_Task prompt_
Return each line exactly, beginning with the one that has "24 rue du docteur Bauer 93400 St Ouen" and finishing with the final line of the material. Drop any pictures.

_Given records_
- Opening Delimiter -
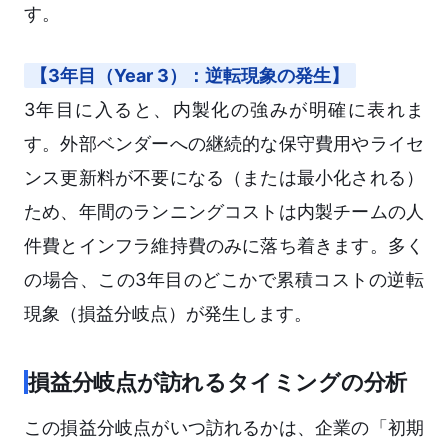
す。
【3年目（Year 3）：逆転現象の発生】
3年目に入ると、内製化の強みが明確に表れま
す。外部ベンダーへの継続的な保守費用やライセ
ンス更新料が不要になる（または最小化される）
ため、年間のランニングコストは内製チームの人
件費とインフラ維持費のみに落ち着きます。多く
の場合、この3年目のどこかで累積コストの逆転
現象（損益分岐点）が発生します。
損益分岐点が訪れるタイミングの分析
この損益分岐点がいつ訪れるかは、企業の「初期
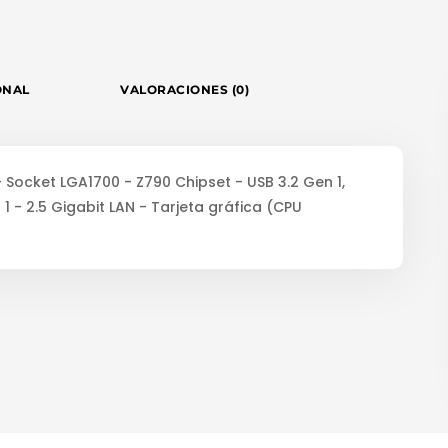
ONAL
VALORACIONES (0)
 Socket LGA1700 - Z790 Chipset - USB 3.2 Gen 1,
1 - 2.5 Gigabit LAN - Tarjeta gráfica (CPU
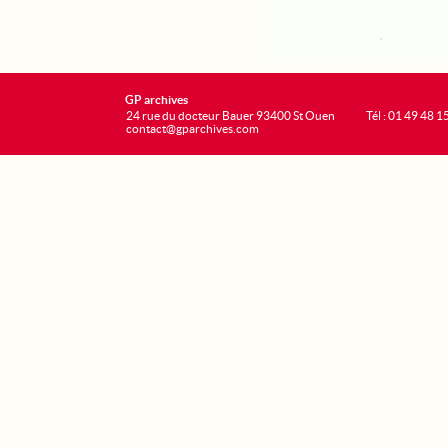
GP archives
24 rue du docteur Bauer 93400 St Ouen
Tél : 01 49 48 1
contact@gparchives.com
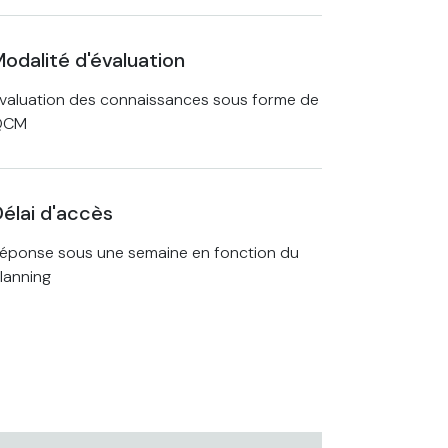
odalité d'évaluation
valuation des connaissances sous forme de
QCM
élai d'accès
éponse sous une semaine en fonction du
lanning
- Closing Delimiter -
_Solution below_
24 rue du docteur Bauer 93400 St Ouen
Tél : 01 49 48 1
contact@gparchives.com
odalité d'évaluation
valuation des connaissances sous forme de
QCM
élai d'accès
éponse sous une semaine en fonction du
lanning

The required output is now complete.